今回の発表とあわせて同曲を使用した予告編が公開。佐藤浩市演じる警務部広報室の広報官・三上義信が、あと1年で時効が成立する事件「ロクヨン」の解決のために奔走する様子や、瑛太演じる東洋新聞のキャップ秋川ら報道陣と広報室が対立する場面に加え、三上の部下・諏訪役の綾野剛、諏訪の同僚・美雲役の榮倉奈々、三上の刑事時代の上司でロクヨン事件の捜査を担当した捜査一課長・松岡勝俊役の三浦友和、ロクヨン事件の被害者の父・雨宮芳男役の永瀬正敏らの姿が確認できる。

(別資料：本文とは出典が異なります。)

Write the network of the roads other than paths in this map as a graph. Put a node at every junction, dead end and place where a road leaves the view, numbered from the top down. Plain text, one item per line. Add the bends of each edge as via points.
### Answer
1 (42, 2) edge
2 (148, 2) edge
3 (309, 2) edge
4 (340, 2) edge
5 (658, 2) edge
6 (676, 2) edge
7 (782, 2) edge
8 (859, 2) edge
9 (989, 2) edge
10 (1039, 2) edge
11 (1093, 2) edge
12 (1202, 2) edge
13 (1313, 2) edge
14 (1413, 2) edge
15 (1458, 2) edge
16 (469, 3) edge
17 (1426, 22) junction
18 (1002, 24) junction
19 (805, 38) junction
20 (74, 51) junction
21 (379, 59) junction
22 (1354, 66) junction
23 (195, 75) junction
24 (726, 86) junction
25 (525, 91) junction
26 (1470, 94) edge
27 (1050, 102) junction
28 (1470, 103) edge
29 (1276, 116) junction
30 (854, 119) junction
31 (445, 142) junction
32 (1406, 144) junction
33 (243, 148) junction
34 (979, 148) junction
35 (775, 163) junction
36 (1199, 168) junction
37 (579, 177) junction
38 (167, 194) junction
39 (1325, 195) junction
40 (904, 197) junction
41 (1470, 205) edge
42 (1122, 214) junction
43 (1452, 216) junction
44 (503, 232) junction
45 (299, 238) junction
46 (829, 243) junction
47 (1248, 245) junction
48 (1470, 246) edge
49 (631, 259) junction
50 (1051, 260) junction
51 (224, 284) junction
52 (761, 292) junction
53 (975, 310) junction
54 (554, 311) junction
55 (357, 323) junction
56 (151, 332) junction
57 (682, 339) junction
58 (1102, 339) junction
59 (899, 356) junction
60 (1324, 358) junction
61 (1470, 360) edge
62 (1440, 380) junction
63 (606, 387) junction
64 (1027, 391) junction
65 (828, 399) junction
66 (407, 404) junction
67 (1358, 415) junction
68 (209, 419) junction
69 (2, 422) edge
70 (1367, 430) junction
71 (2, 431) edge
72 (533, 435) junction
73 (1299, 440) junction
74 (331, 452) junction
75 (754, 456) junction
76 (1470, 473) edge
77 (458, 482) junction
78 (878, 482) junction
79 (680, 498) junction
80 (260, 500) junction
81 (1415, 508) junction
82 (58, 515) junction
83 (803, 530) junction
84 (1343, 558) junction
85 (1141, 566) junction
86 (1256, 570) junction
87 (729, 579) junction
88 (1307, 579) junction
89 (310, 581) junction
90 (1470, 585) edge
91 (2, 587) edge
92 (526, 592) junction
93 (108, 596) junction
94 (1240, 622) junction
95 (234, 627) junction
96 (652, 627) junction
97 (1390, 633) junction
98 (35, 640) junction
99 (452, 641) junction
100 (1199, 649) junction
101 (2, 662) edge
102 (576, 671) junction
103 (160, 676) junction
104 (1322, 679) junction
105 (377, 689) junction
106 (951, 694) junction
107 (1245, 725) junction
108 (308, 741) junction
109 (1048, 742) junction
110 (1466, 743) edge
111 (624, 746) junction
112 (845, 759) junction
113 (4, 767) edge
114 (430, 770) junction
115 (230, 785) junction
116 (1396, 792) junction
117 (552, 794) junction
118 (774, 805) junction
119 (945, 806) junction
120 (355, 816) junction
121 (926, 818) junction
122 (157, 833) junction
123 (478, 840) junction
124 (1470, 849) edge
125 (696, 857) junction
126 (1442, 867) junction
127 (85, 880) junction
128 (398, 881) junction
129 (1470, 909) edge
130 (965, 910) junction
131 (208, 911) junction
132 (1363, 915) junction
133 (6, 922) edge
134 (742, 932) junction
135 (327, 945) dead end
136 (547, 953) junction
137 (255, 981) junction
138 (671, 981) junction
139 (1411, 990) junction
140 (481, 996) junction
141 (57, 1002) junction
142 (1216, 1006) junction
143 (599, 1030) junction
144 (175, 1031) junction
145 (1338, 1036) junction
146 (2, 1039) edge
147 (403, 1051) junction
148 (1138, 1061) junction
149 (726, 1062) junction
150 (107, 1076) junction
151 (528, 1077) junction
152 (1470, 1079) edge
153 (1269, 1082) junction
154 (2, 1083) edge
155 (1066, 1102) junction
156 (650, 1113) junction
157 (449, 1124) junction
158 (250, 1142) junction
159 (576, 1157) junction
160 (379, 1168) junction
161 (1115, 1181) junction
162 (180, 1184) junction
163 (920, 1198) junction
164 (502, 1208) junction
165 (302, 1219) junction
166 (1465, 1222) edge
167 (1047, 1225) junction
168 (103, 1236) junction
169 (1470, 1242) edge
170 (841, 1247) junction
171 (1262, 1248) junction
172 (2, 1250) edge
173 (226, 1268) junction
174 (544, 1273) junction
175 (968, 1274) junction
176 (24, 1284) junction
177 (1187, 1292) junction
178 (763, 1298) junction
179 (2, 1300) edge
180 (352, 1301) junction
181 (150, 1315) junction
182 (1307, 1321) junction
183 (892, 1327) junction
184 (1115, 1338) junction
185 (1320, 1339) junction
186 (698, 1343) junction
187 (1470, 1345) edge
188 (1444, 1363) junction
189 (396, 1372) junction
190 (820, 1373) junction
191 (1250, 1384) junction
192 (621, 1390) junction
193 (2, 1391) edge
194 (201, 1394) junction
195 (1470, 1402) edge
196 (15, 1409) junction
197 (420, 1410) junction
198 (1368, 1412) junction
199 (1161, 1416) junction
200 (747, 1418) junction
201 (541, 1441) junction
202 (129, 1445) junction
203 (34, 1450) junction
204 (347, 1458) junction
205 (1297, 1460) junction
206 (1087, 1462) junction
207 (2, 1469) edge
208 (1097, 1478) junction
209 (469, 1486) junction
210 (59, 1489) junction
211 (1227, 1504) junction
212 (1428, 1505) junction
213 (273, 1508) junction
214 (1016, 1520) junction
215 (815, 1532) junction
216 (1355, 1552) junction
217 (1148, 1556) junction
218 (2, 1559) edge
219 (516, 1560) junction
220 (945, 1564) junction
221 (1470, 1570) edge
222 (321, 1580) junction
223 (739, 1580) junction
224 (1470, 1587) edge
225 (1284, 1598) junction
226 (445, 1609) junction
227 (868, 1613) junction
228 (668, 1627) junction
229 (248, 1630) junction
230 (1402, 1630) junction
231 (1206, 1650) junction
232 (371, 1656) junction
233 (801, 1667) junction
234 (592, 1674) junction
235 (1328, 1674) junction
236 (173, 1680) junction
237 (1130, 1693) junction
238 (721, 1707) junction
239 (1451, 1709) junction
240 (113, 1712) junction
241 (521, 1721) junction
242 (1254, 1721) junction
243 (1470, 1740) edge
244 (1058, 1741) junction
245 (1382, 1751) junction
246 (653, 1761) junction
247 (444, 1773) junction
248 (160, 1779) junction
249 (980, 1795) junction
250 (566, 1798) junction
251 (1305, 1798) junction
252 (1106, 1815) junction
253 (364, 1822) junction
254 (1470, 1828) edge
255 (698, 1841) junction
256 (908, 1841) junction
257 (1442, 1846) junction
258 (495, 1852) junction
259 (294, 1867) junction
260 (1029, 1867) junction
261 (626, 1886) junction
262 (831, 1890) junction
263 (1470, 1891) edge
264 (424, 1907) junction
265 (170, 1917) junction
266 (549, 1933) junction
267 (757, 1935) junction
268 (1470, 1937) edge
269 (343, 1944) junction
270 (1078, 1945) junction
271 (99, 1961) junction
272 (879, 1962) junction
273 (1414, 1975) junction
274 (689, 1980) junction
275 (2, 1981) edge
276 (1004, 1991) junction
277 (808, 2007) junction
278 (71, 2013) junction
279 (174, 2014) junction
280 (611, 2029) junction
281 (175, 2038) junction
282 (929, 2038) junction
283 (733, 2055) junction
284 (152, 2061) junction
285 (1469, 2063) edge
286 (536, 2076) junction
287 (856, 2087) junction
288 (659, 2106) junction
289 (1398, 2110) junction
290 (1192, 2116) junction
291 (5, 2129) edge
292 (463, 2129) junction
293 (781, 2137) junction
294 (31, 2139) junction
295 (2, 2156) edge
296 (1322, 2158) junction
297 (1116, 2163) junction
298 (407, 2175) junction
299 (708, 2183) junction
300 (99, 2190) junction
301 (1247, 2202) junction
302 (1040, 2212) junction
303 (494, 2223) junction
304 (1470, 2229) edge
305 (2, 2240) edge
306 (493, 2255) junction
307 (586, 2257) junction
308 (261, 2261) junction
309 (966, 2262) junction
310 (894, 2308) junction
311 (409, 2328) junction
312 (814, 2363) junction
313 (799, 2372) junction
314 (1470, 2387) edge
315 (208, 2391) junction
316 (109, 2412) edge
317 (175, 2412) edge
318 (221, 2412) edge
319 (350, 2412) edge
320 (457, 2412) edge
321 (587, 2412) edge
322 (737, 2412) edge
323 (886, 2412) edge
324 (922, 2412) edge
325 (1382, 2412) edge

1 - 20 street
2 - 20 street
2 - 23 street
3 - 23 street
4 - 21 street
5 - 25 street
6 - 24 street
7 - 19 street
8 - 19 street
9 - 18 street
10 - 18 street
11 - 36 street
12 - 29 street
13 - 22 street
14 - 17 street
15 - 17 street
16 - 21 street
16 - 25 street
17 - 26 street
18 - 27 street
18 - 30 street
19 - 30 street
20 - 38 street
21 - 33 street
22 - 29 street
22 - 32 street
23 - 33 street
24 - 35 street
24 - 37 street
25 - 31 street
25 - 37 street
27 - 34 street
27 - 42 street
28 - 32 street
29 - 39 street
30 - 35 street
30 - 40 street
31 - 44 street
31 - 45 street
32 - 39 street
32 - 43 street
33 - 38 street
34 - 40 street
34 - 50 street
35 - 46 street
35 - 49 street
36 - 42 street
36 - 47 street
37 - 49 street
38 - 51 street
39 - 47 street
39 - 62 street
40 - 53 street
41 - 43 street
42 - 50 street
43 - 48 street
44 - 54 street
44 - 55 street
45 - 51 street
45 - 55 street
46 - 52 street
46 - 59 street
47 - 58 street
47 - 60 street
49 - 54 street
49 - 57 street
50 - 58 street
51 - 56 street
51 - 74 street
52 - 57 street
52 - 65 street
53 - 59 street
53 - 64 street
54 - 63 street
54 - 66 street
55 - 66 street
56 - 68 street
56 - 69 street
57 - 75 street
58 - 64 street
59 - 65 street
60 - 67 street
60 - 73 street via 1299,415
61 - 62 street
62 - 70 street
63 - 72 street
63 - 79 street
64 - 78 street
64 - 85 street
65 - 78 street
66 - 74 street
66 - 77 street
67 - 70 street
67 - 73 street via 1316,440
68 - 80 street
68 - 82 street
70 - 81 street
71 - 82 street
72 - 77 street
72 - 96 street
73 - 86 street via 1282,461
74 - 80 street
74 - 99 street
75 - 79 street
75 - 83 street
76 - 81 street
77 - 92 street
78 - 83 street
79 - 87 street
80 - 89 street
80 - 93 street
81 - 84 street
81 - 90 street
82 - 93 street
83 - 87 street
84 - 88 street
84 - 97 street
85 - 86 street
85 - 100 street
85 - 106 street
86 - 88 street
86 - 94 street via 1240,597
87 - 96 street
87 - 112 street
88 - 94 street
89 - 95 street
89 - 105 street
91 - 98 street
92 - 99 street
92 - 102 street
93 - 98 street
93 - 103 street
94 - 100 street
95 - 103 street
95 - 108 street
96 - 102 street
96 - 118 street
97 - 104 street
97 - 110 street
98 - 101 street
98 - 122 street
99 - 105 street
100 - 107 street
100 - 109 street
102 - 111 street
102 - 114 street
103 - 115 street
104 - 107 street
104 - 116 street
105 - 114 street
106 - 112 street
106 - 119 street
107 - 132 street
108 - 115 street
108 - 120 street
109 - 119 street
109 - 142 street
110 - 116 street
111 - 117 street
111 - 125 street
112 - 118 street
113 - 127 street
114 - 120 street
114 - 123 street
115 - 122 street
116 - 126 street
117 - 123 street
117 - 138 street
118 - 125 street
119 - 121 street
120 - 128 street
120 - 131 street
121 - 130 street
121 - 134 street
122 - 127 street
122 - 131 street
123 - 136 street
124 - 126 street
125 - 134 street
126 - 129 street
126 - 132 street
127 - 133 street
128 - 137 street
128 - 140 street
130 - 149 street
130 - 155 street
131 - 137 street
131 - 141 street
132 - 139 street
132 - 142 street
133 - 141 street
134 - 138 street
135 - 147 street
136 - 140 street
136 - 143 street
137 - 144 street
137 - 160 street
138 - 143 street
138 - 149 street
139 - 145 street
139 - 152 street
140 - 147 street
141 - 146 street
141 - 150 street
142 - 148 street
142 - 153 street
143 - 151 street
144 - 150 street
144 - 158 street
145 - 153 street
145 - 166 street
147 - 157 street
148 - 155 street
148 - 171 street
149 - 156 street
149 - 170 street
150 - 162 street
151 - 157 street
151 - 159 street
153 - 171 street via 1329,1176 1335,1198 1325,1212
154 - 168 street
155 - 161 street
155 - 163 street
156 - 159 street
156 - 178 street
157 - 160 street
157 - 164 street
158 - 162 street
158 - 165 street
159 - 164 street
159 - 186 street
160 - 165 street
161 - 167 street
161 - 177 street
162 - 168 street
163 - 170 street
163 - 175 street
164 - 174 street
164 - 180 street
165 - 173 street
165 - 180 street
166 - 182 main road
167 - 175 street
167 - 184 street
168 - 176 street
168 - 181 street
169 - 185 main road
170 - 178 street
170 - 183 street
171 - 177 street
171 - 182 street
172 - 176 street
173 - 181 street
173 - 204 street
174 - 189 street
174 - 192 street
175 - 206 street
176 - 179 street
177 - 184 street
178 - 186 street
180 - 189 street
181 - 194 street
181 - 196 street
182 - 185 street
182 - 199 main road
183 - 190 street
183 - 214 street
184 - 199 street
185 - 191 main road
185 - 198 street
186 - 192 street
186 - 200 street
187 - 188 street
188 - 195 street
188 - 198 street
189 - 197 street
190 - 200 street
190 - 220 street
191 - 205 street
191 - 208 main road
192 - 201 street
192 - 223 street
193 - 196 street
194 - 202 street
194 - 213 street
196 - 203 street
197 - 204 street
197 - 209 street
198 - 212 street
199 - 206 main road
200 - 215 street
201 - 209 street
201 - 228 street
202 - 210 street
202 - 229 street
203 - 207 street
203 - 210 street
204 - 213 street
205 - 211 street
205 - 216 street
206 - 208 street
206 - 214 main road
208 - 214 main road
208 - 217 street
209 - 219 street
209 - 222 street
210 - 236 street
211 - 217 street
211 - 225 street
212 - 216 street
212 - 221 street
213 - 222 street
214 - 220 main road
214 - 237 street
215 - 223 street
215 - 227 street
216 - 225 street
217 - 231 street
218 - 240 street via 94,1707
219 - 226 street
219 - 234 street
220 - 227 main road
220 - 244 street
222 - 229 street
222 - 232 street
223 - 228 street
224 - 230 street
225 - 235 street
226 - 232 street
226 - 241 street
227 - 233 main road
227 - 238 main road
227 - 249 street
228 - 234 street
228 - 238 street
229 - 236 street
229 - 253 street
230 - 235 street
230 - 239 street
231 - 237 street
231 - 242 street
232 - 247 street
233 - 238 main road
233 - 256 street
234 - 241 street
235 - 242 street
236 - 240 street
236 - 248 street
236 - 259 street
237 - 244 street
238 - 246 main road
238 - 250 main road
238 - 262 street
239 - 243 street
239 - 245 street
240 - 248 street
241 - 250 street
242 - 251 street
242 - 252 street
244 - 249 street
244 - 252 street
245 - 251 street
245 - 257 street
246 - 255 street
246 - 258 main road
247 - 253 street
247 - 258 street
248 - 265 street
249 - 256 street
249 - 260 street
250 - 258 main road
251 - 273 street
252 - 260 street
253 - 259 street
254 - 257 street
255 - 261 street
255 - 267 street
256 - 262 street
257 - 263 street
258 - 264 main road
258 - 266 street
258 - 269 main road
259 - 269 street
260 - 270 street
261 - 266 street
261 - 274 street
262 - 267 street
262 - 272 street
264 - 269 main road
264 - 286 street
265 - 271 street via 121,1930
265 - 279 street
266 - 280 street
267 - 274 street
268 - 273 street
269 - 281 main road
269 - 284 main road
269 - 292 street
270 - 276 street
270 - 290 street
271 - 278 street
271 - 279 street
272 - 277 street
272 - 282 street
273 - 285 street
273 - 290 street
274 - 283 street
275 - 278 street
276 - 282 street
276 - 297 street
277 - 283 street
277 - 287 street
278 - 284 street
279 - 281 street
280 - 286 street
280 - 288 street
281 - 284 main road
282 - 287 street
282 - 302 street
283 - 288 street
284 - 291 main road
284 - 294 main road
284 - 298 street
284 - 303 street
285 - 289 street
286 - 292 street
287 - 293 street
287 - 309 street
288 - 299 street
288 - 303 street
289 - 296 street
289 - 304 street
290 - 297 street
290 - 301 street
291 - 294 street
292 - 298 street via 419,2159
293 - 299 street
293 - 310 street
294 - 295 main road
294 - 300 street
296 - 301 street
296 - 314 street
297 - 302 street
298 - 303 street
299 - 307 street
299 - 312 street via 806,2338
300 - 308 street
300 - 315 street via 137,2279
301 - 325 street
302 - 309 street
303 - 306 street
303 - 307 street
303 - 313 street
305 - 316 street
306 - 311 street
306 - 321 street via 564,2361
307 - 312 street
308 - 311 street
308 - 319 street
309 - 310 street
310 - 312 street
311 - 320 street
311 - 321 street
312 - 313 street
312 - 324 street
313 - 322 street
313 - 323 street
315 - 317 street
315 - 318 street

5月7日公開の前編、6月1日公開の後編で構成される『64-ロクヨン』は、横山秀夫の警察小説『64(ロクヨン)』が原作。警務部広報室の広報官・三上を主人公に、昭和64年に起きた未解決事件・ロクヨンと同事件を起点にした警察内部の対立、記者クラブとの確執、ロクヨンを連想させる新たな誘拐事件などが描かれる。

■佐藤浩市のコメント
映画『64-ロクヨン-前編/後編』は、原作を読んだときから大変な仕事になるという覚悟を決めて撮影に臨んだ作品。
完成した映画のラストに小田和正さんの曲が流れたとき、ようやく永い戦いが終わったように穏やかな気持ちになれました。

■瀬々敬久監督のコメント
たった7日間しかなかった昭和64年。平成という時代になって大きく社会も人々も変化した。だが、昭和という時代にまだ忘れ物をしたように生きている人たちがいる。そういう人たちの切ない思いが錯綜する映画、それが『64-ロクヨン-前編/後編』だと思いました。それらの思いを抱えつつ、ラストには生きる希望を伝えたかった。それを支えるには小田和正さんが作る楽曲が相応しいのではないか。そう思い、小田さんにお願いしました。

生まれて来た そのわけは
今もまだ 分らないけど それでも

生きてゆく その意味は
少しだけ 分ったかも しれない

出来上がった曲の歌詞はこう始まります。僕は感動と共にある喜びを感じました。この歌詞からすぐに、ブルース・スプリングティーンの『生きる理由』という曲を思い出したのです。スプリングスティーンがテレンス・マリック監督作品『地獄の逃避行』を見て想を得て作ったアルバム『ネブラスカ』、その中のラストを飾る曲です。その後、ショーン・ペンは『ネブラスカ』の中の『ハイウェイ・パトロール』という曲からヒントを得て映画『インディアン・ランナー』を作ります。そのアルバムの最後を括る『生きる理由』。人は、苦しい時であればあるほど、「生きる理由(わけ)」を探します。『64-ロクヨン-前編/後編』もそういう人々の大きな集合体である映画です。荒涼とした大地、ネブラスカと同じように北関東のささくれ立った風景の中で展開していく『64-ロクヨン-前編/後編』の世界に挿す一筋の光、それが今回の小田さんの楽曲です。この曲のおかげで映画はさらに大きなものを得ることが出来ました。小田さん、本当に感謝しています。ありがとうございました!